Over the rental-office door that faced the alley, she had last year hung up–reluctantly, for the business name had not been of her choosing–a sign that read TESTÍCULOS DEL LEÓN–BOTÁNICA Y CONSULTORIO. And it seemed that every client who had ever consulted her here had come blundering up to that rental-office door today, or at least called on the telephone; they were mostly Hispanic and black, dishwashers and motel maids and gardeners, on their lunch breaks or off work or out of work, and nearly all of them were jabbering with gratitude at having been abruptly relieved, at about dawn, of the various afflictions that had led them to seek out Angelica’s help in the first place. Most mentioned having been awakened by an earthquake, though the radio news station that Angelica had turned on hadn’t yet mentioned one.
Many of her people had felt that this deliverance needed to be formalized with ritual thanks, and so, with help from Kootie and Pete and Johanna, Angelica had hurriedly tried to comply. In her role as a curandera she had got pots of mint tea brewing, and served it in every vessel in the place that would do for a cup, and Johanna had even dug out some of her late husband’s old coffee cups, still red-stained from the cinnamon tea that Sol Shadroe had favored; as a maja, Angelica had lit all the veladores, the candles in the glass tumblers with decals of saints stuck to the outsides; as a huesera she had got sweaty massaging newly painless backs and shoulder joints; and out in the parking lot, to perform a ritual limpia cleansing, six men in their undershorts were now crowded into a child’s inflatable pool that Kootie had filled with honey and bananas and water from the hose.
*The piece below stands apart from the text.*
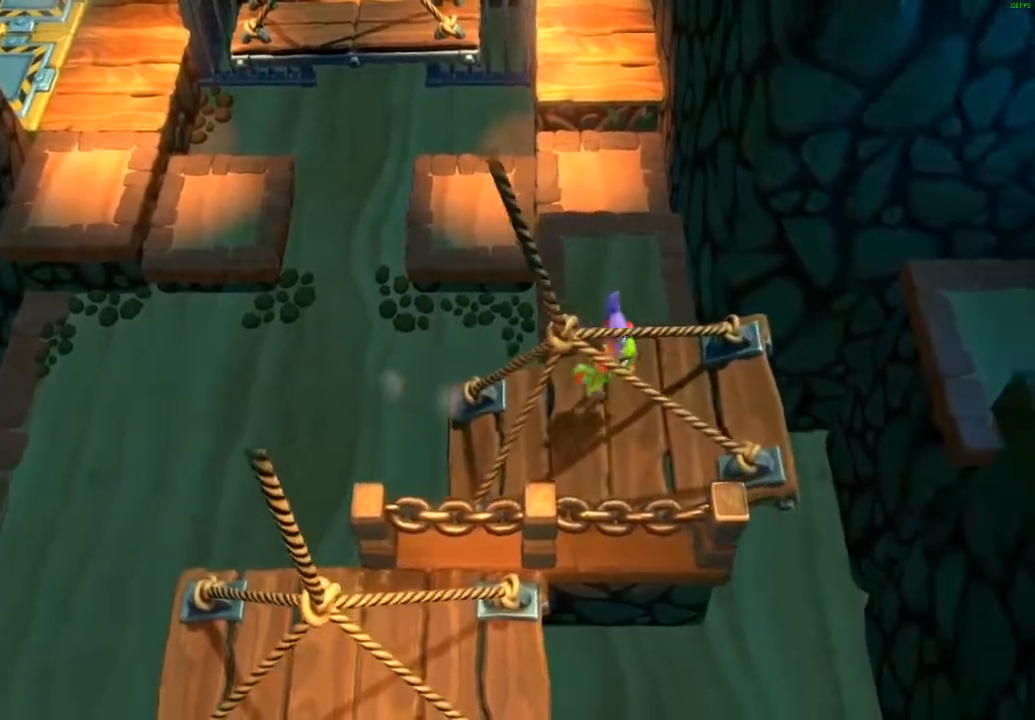
{"buttons": [], "left_stick": "center", "events": [[233, "A", "up"], [450, "left_stick", "center"]]}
Cures of impotence, constipation, drug craving, and every other malady appeared to have been bestowed wholesale as the sun had come up, and in spite of Angelica’s repeated protests that she had done nothing to accomplish any of it, the desk in Pete’s office was now heaped with coins; whatever amount the pile of money added up to, it would be divisible by forty-nine, for forty-nine cents was the only price Angelica was permitted by the spirit world to charge for her magical services.